Being a convert and learning to pray is a little bit like studying a foreign language.
The trouble is that it’s a lot like studying a foreign language in the new language.
It’s hard to even pose a question, when you’re relying on what feels like a pidgin-level of prayer fluency. So, I wound up cobbling together a creole as best I could, building up my understanding of spiritual life using the tools and analogies that I already had.
I thought about the way that subroutines are nested safely in bigger tasks in computer programming as I tried to figure out how to wrap the Liturgy of the Hours around my hectic, day-to-day life. I relied on my understanding of cognitive biases like the sunk cost fallacy when I tried to figure out what made it hard to go to Confession.
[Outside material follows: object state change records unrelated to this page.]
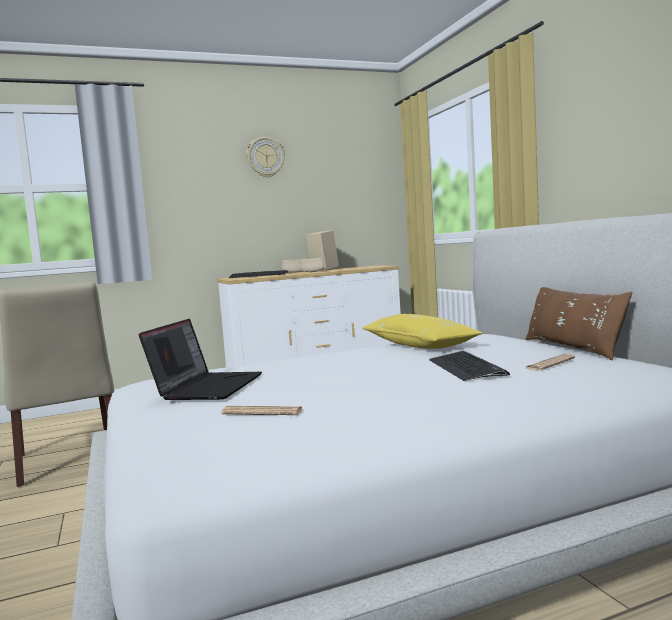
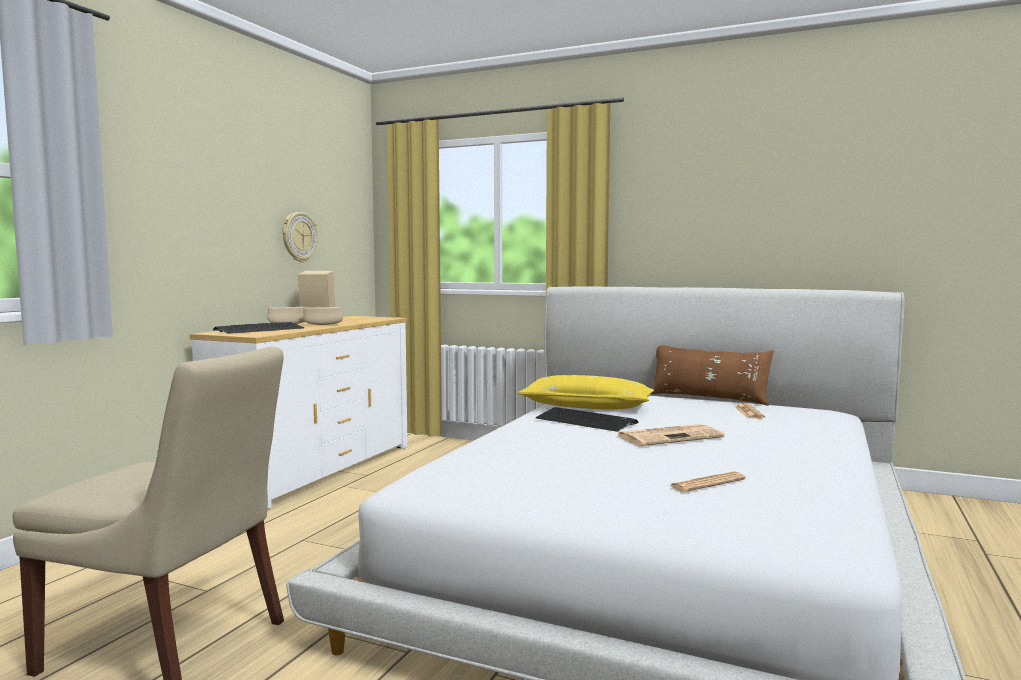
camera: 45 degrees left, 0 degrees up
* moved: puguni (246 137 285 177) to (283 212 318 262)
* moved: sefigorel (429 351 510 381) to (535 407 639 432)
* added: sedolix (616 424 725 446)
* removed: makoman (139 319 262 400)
And, when all else failed, I tended to crib little prayers from the exasperated exclamations of Shakespeare’s plays.
In Arriving at Amen, I discuss the seven Catholic spiritual practices that have shaped my prayer life (Petitionary prayer, Confession, the Examen, the Rosary, Divine Office, Lectio divina, and Mass) and the math, musicals, and medical oddities that helped me find my way into these practices.
If you’re not Catholic or not practicing, I hope the analogies and connections that helped me might make Catholicism make a bit more aesthetic and logical sense. (Or at least, make it differently confusing).
And, if you are Catholic, I hope that the beauty that led me “further up and further in” to the church will help to set alight your own prayers and your delight in the way that everything beautiful, good, and true is a signpost on the way to God.